Another reason we propose that fucoidan treatment was not neuroprotective in our study is that it has been shown to have proapoptotic effects in various cancers [1, 2, 27, 61]. In colon cancer cells, fucoidan was reported to attenuate the levels of the X-linked inhibitor of apoptosis protein and survivin, which both play a role in cell survival [27]. Treatment with fucoidan also enhanced mitochondrial membrane permeability, and increased levels of Bak and truncated Bid, as well as tumor necrosis factor-related apoptosis-inducing ligand, in these cells, all of which are signals for cell death [27]. In human breast cancer cell lines, fucoidan treatment increased the expression of truncated Bid, and induced activation of caspases 7, 8, and 9, along with other cell death mechanisms [61]. Further, crude fucoidan was shown to reduce cell viability in lung carcinoma and melanoma cells, and to activate natural killer cell activity in mice in vivo [2]. These data suggest that fucoidan could have enhanced the apoptotic pathways occurring after ICH, increasing cell death. The heightened loss of neurons could then account for the significant neurological deficits (including the reduction in learning and memory capabilities) and the lack of amelioration with fucoidan treatment. Conversely, it has been reported that low-molecular-weight fucoidan (at 50 and 100 mg/kg/day for 3 months) alleviated cardiac dysfunction in diabetic cardiomyopathy in rats by reducing reactive oxygen species production and cardiomyocyte apoptosis [62]. Low-molecular-weight fucoidan also ameliorated injuries from renal I/R via inhibition of the MAPK signaling pathway, which resulted in reduced ratios of Bax/Bcl2 and cleaved caspase-3/caspase-3 [7]. Moreover, Li et al. [34] found that fucoidan protected ARPE-19 cells from glucose-induced oxidative stress and apoptosis through a Ca²⁺-dependent ERK signaling pathway. This coincides with our previous discussion that our treatment was ineffective against ICH due largely to its higher molecular weight. However, these conflicting results on the effects of fucoidan treatment also highlight the fact that the mechanisms of its activity are still not completely understood, and more studies are needed on the molecular weights and particular fractions of fucoidan that may be most beneficial in the varying pathologies.

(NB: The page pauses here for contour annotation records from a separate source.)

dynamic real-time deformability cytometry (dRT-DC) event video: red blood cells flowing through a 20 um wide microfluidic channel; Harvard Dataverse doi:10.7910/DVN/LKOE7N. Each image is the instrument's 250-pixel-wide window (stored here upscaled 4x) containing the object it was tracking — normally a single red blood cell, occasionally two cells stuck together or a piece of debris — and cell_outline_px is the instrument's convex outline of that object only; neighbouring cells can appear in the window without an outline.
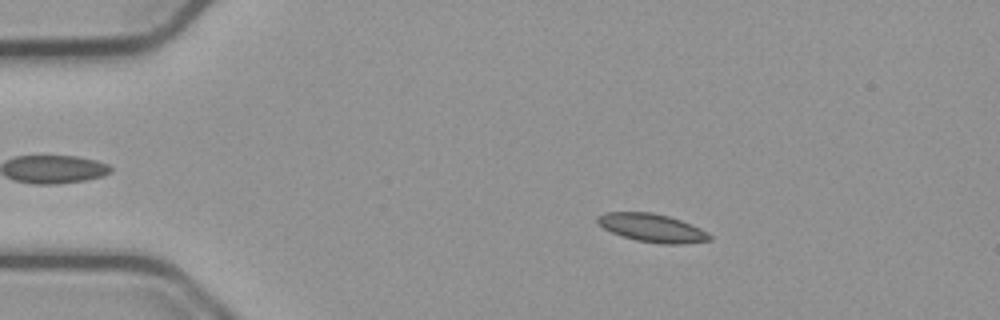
{"species": "common noctule bat (a hibernating species)", "species_latin": "Nyctalus noctula", "temperature_condition": "cold", "stored_images_in_passage": 55, "camera_frame_rate_fps": 3000, "um_per_image_px": 0.085, "animal": {"sex": "male", "body_mass_g": 23.1, "forearm_length_mm": 52.7}, "frame": {"image": 1, "passage_image": 10, "time_ms": 3.0, "image_size_px": [1000, 320], "cell_outline_px": [[712, 240], [684, 244], [660, 244], [636, 240], [612, 232], [604, 228], [596, 220], [596, 216], [604, 212], [652, 212], [668, 216], [692, 224], [708, 232], [712, 236]], "centroid_in_image_um": [55.46, 19.37], "position_along_channel_um": 29.5, "area_um2": 18.5}}
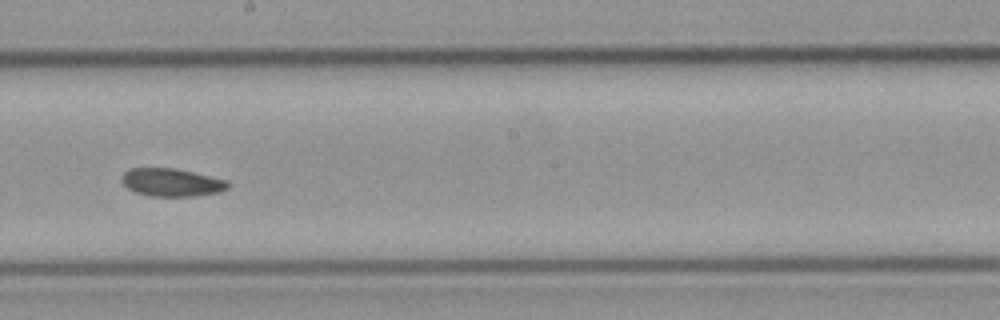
{"frame": {"image": 2, "passage_image": 31, "time_ms": 10.0, "image_size_px": [1000, 320], "cell_outline_px": [[232, 184], [228, 188], [220, 192], [196, 196], [148, 196], [136, 192], [128, 188], [120, 180], [120, 176], [128, 168], [176, 168], [228, 180]], "centroid_in_image_um": [14.6, 15.5], "position_along_channel_um": 233.6, "area_um2": 17.57}}
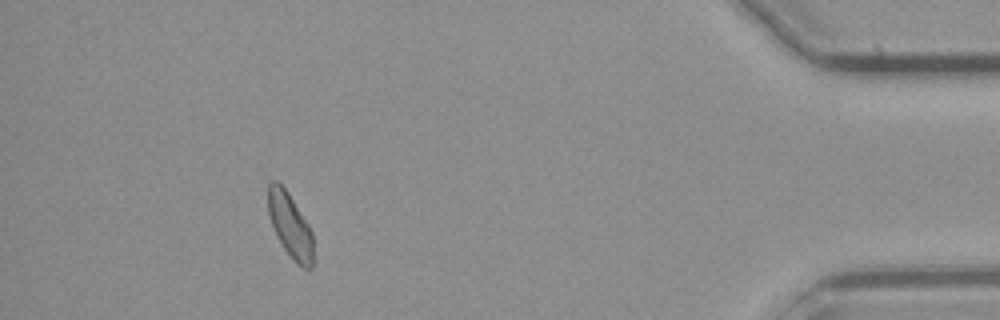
{"frame": {"image": 3, "passage_image": 50, "time_ms": 16.333, "image_size_px": [1000, 320], "cell_outline_px": [[312, 268], [308, 272], [296, 264], [292, 260], [276, 236], [268, 212], [268, 184], [272, 180], [276, 180], [288, 192], [308, 224], [312, 232]], "centroid_in_image_um": [24.66, 19.2], "position_along_channel_um": 410.5, "area_um2": 16.99}, "authors_computed_cell_mechanics": {"area_um2": 17.629, "velocity_mm_per_s": 3.7413, "shape_relaxation_time_tau1_ms": null, "shape_relaxation_time_tau2_ms": 10.1304, "deformation_change_tau1": null, "deformation_change_tau2": 0.1265}}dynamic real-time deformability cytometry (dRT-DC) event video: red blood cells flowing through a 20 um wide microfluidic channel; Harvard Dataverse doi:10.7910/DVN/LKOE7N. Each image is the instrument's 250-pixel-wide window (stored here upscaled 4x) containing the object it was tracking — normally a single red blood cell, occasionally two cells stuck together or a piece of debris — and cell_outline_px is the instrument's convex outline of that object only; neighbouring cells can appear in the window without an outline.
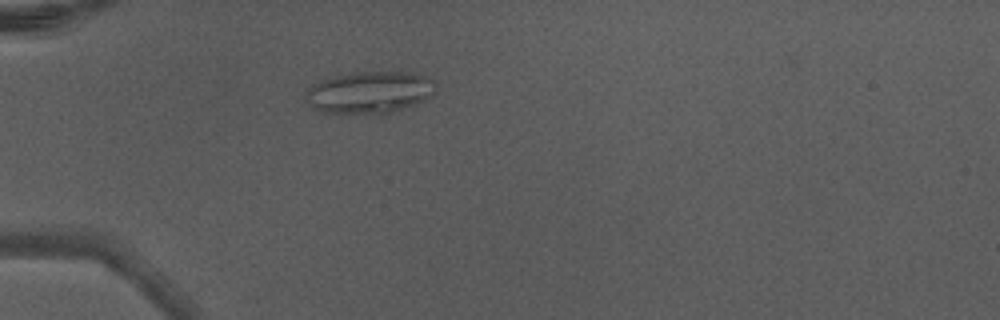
{"species": "Egyptian fruit bat (a non-hibernating species)", "species_latin": "Rousettus aegyptiacus", "temperature_condition": "warm", "stored_images_in_passage": 2, "camera_frame_rate_fps": 3000, "um_per_image_px": 0.085, "animal": {"sex": "male"}, "frame": {"image": 1, "passage_image": 1, "time_ms": 0.0, "image_size_px": [1000, 320], "cell_outline_px": [[436, 92], [432, 96], [416, 104], [384, 116], [324, 112], [312, 108], [304, 104], [304, 96], [308, 88], [320, 80], [332, 76], [356, 72], [404, 72], [424, 76], [432, 80], [436, 84]], "centroid_in_image_um": [31.38, 7.89], "position_along_channel_um": 53.6, "area_um2": 32.71}}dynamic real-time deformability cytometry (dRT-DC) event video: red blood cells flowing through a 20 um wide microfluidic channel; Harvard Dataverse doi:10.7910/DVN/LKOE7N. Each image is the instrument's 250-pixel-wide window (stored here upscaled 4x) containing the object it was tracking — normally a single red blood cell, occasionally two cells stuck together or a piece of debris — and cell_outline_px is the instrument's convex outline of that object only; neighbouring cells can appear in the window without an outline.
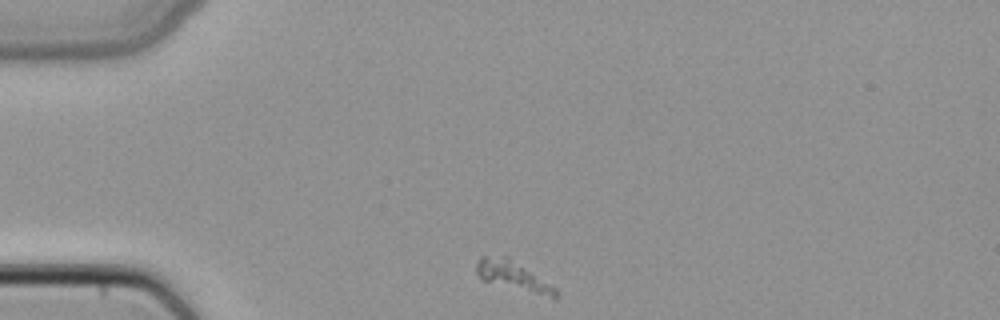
{"species": "common noctule bat (a hibernating species)", "species_latin": "Nyctalus noctula", "temperature_condition": "cold", "stored_images_in_passage": 34, "camera_frame_rate_fps": 3000, "um_per_image_px": 0.085, "animal": {"sex": "female", "body_mass_g": 22.7, "forearm_length_mm": 54.2}, "frame": {"image": 1, "passage_image": 1, "time_ms": 0.0, "image_size_px": [1000, 320], "cell_outline_px": [[560, 296], [556, 300], [484, 280], [476, 272], [476, 264], [480, 256], [508, 256], [556, 288]], "centroid_in_image_um": [43.67, 23.47], "position_along_channel_um": 41.3, "area_um2": 13.35}}
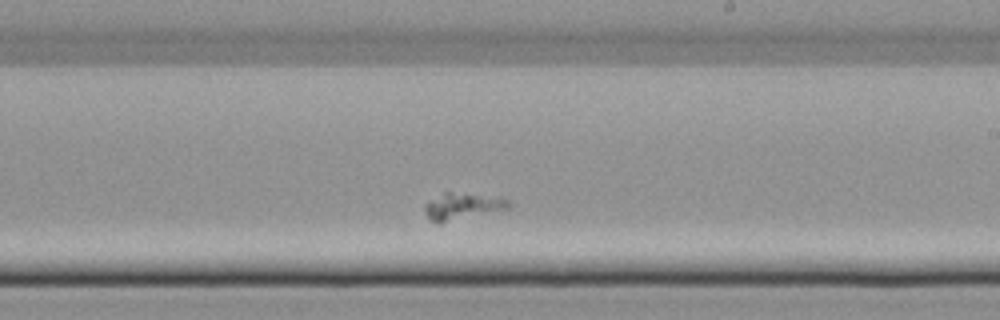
{"frame": {"image": 2, "passage_image": 19, "time_ms": 6.0, "image_size_px": [1000, 320], "cell_outline_px": [[508, 208], [440, 224], [428, 220], [424, 212], [424, 204], [428, 200], [444, 192], [448, 192], [500, 196], [508, 200]], "centroid_in_image_um": [39.23, 17.54], "position_along_channel_um": 249.8, "area_um2": 13.24}}
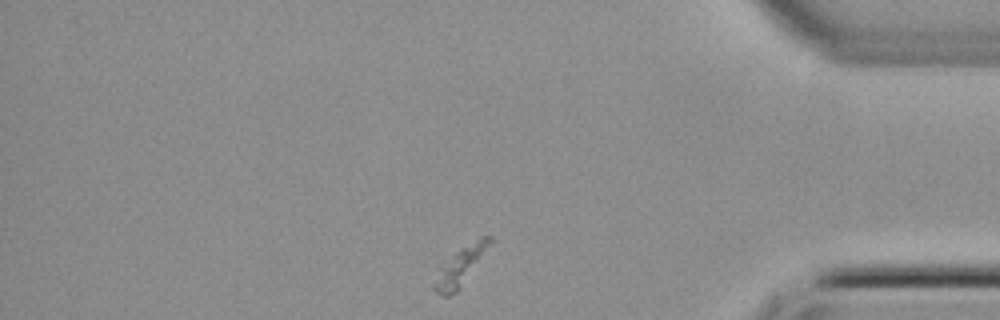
{"frame": {"image": 3, "passage_image": 32, "time_ms": 10.333, "image_size_px": [1000, 320], "cell_outline_px": [[496, 240], [460, 288], [456, 292], [448, 296], [444, 296], [436, 292], [432, 288], [432, 284], [452, 256], [456, 252], [480, 236], [492, 236]], "centroid_in_image_um": [39.26, 22.6], "position_along_channel_um": 395.9, "area_um2": 11.96}}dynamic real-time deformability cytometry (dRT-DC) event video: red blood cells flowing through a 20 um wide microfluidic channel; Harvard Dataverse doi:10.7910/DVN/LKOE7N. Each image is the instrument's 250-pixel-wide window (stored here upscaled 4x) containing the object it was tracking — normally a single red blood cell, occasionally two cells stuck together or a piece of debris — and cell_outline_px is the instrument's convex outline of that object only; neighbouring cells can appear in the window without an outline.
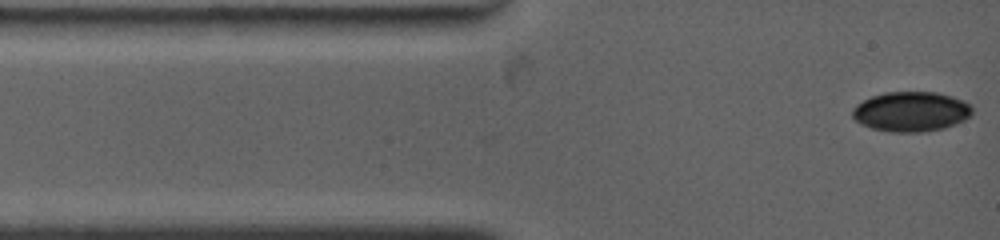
{"species": "common noctule bat (a hibernating species)", "species_latin": "Nyctalus noctula", "temperature_condition": "warm", "stored_images_in_passage": 7, "camera_frame_rate_fps": 4500, "um_per_image_px": 0.085, "animal": {"sex": "female", "body_mass_g": 19.0, "forearm_length_mm": 53.3}, "frame": {"image": 1, "passage_image": 1, "time_ms": 0.0, "image_size_px": [1000, 240], "cell_outline_px": [[972, 112], [964, 120], [944, 128], [920, 132], [888, 132], [872, 128], [860, 124], [852, 116], [852, 108], [856, 104], [872, 96], [884, 92], [936, 92], [952, 96], [964, 100], [972, 104]], "centroid_in_image_um": [77.43, 9.48], "position_along_channel_um": 7.6, "area_um2": 27.98}}
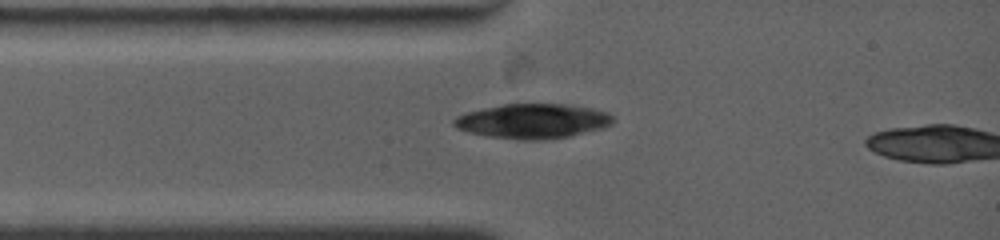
{"frame": {"image": 2, "passage_image": 6, "time_ms": 2.0, "image_size_px": [1000, 240], "cell_outline_px": [[612, 124], [604, 128], [568, 136], [544, 140], [524, 140], [488, 136], [468, 132], [456, 128], [452, 124], [452, 120], [456, 116], [468, 112], [484, 108], [504, 104], [572, 104], [592, 108], [608, 112], [612, 116]], "centroid_in_image_um": [45.29, 10.29], "position_along_channel_um": 39.7, "area_um2": 32.19}}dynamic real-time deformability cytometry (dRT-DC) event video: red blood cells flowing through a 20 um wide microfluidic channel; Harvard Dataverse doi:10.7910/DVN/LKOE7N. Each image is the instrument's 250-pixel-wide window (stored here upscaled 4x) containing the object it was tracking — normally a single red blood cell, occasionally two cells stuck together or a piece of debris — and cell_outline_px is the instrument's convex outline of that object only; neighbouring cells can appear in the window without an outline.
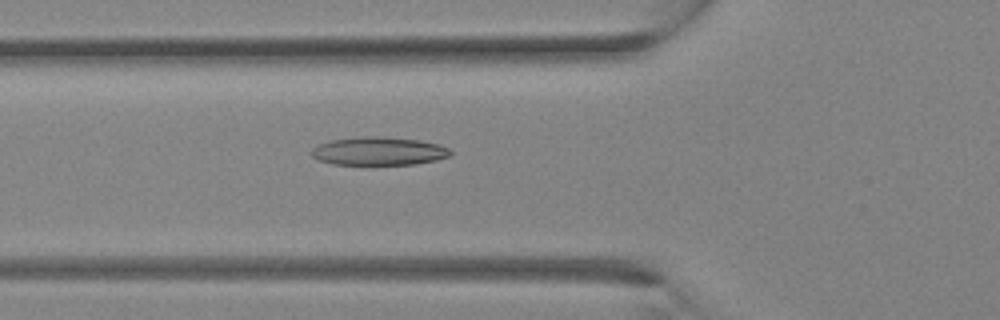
{"species": "Egyptian fruit bat (a non-hibernating species)", "species_latin": "Rousettus aegyptiacus", "temperature_condition": "room temperature", "stored_images_in_passage": 22, "camera_frame_rate_fps": 3000, "um_per_image_px": 0.085, "animal": {"sex": "female"}, "frame": {"image": 1, "passage_image": 12, "time_ms": 3.667, "image_size_px": [1000, 320], "cell_outline_px": [[452, 152], [448, 156], [436, 160], [416, 164], [332, 164], [316, 160], [312, 156], [312, 148], [320, 144], [332, 140], [364, 136], [380, 136], [420, 140], [436, 144], [448, 148]], "centroid_in_image_um": [32.17, 12.85], "position_along_channel_um": 93.6, "area_um2": 22.72}}
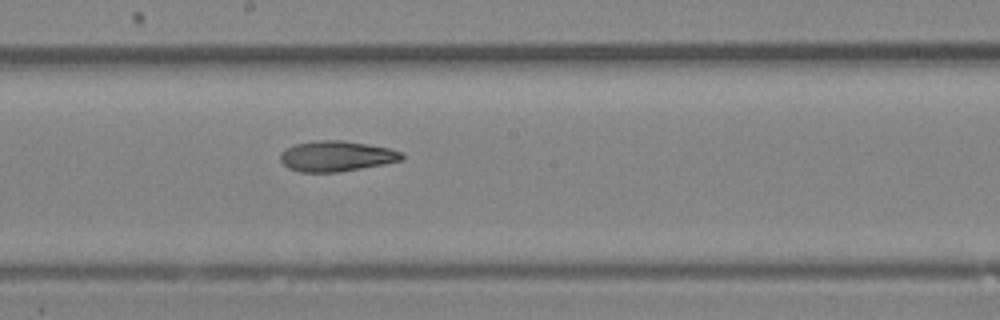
{"frame": {"image": 2, "passage_image": 18, "time_ms": 5.667, "image_size_px": [1000, 320], "cell_outline_px": [[404, 160], [384, 164], [340, 172], [300, 172], [288, 168], [280, 160], [280, 152], [296, 144], [316, 140], [344, 140], [388, 148], [400, 152], [404, 156]], "centroid_in_image_um": [28.59, 13.28], "position_along_channel_um": 219.6, "area_um2": 21.56}}
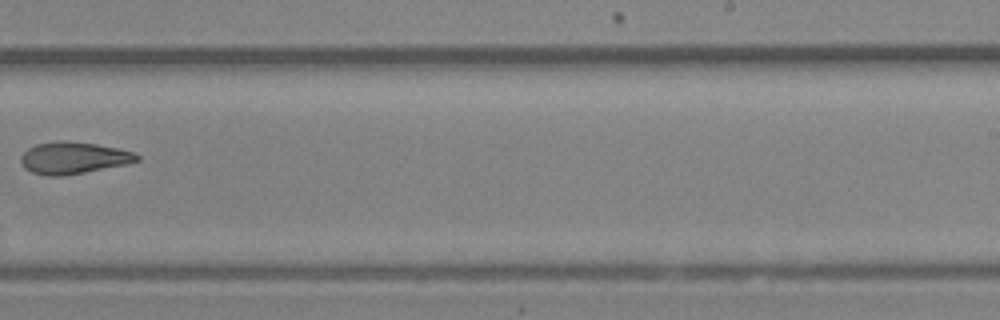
{"frame": {"image": 3, "passage_image": 21, "time_ms": 6.667, "image_size_px": [1000, 320], "cell_outline_px": [[140, 160], [128, 164], [64, 176], [48, 176], [32, 172], [24, 168], [20, 160], [20, 156], [28, 148], [36, 144], [56, 140], [64, 140], [96, 144], [116, 148], [132, 152], [140, 156]], "centroid_in_image_um": [6.22, 13.42], "position_along_channel_um": 282.8, "area_um2": 21.68}}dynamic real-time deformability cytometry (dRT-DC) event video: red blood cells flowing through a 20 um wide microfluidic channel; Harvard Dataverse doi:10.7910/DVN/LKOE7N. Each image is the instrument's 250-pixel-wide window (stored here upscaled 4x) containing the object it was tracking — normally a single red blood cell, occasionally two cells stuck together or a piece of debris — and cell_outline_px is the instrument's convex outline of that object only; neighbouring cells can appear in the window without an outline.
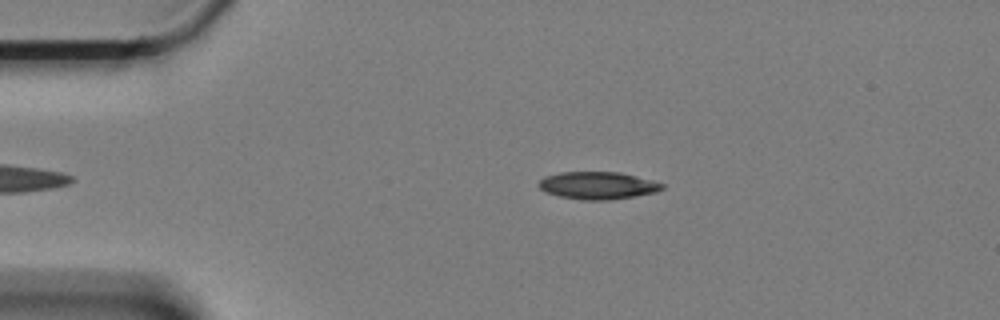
{"species": "Egyptian fruit bat (a non-hibernating species)", "species_latin": "Rousettus aegyptiacus", "temperature_condition": "cold", "stored_images_in_passage": 50, "camera_frame_rate_fps": 3000, "um_per_image_px": 0.085, "animal": {"sex": "female"}, "frame": {"image": 1, "passage_image": 2, "time_ms": 0.333, "image_size_px": [1000, 320], "cell_outline_px": [[664, 188], [656, 192], [608, 200], [584, 200], [560, 196], [544, 192], [536, 184], [544, 176], [560, 172], [620, 172], [652, 180], [664, 184]], "centroid_in_image_um": [50.77, 15.76], "position_along_channel_um": 34.2, "area_um2": 19.71}}
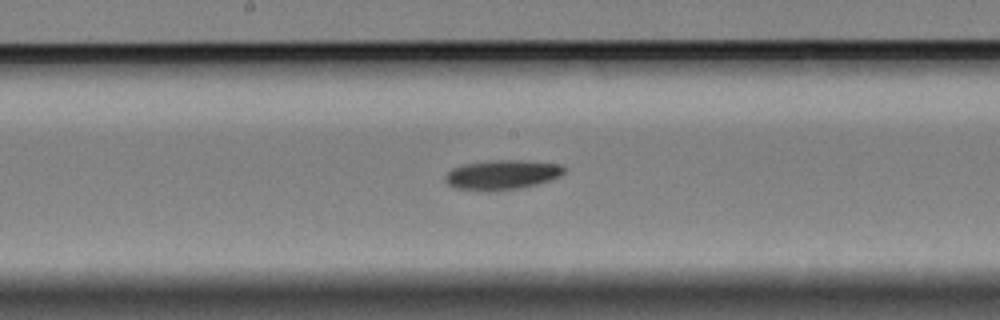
{"frame": {"image": 2, "passage_image": 21, "time_ms": 6.667, "image_size_px": [1000, 320], "cell_outline_px": [[568, 168], [560, 176], [552, 180], [520, 188], [492, 192], [484, 192], [456, 188], [448, 184], [444, 180], [444, 176], [452, 168], [464, 164], [488, 160], [524, 160], [560, 164]], "centroid_in_image_um": [42.68, 14.86], "position_along_channel_um": 205.5, "area_um2": 20.98}}
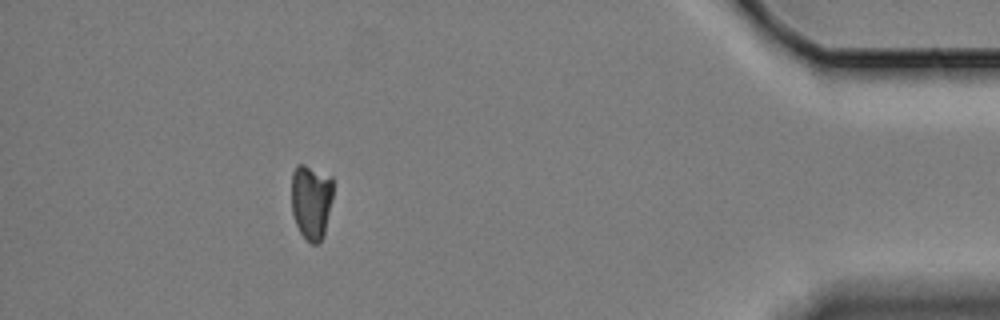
{"frame": {"image": 3, "passage_image": 44, "time_ms": 14.333, "image_size_px": [1000, 320], "cell_outline_px": [[332, 196], [324, 236], [316, 244], [312, 244], [300, 232], [296, 224], [292, 212], [292, 172], [296, 164], [304, 164], [332, 176]], "centroid_in_image_um": [26.45, 17.1], "position_along_channel_um": 408.8, "area_um2": 18.21}}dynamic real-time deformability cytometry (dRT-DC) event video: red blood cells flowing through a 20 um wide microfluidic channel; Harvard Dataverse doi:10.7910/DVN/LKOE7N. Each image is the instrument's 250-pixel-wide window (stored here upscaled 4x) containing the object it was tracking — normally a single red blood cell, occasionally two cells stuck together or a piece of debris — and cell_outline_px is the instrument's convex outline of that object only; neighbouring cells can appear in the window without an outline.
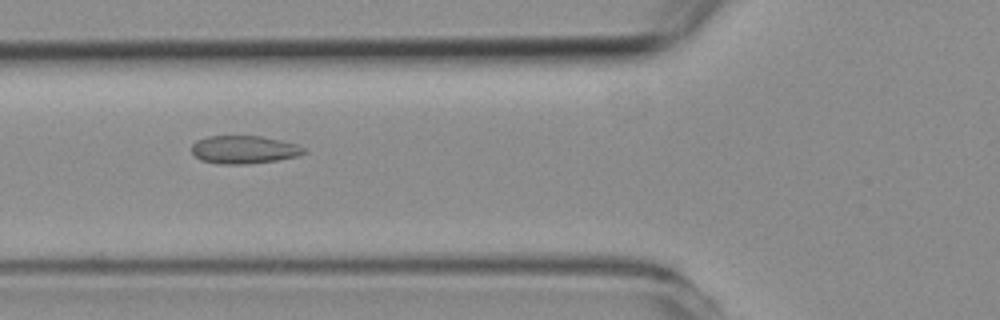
{"species": "common noctule bat (a hibernating species)", "species_latin": "Nyctalus noctula", "temperature_condition": "room temperature", "stored_images_in_passage": 3, "camera_frame_rate_fps": 3000, "um_per_image_px": 0.085, "animal": {"sex": "female", "body_mass_g": 19.3, "forearm_length_mm": 54.1}, "frame": {"image": 1, "passage_image": 3, "time_ms": 2.333, "image_size_px": [1000, 320], "cell_outline_px": [[308, 152], [296, 156], [276, 160], [248, 164], [216, 164], [200, 160], [192, 152], [192, 144], [196, 140], [208, 136], [260, 136], [280, 140], [296, 144], [304, 148]], "centroid_in_image_um": [20.71, 12.72], "position_along_channel_um": 105.1, "area_um2": 18.32}}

Our study has several limitations. Several groups have treated with fucoidan chronically (over several days) and found improvements in outcomes [7, 62]. It would therefore be prudent to examine whether chronic fucoidan treatment may be neuroprotective after ICH. Additionally, it may be beneficial to fractionate the crude fucoidan and examine the effects of the various fractions on outcomes after ICH. Finally, another approach to the study would be to investigate the effects of low-molecular-weight fucoidan on ICH-induced inflammation, edema, hematoma expansion, and neurological deficits.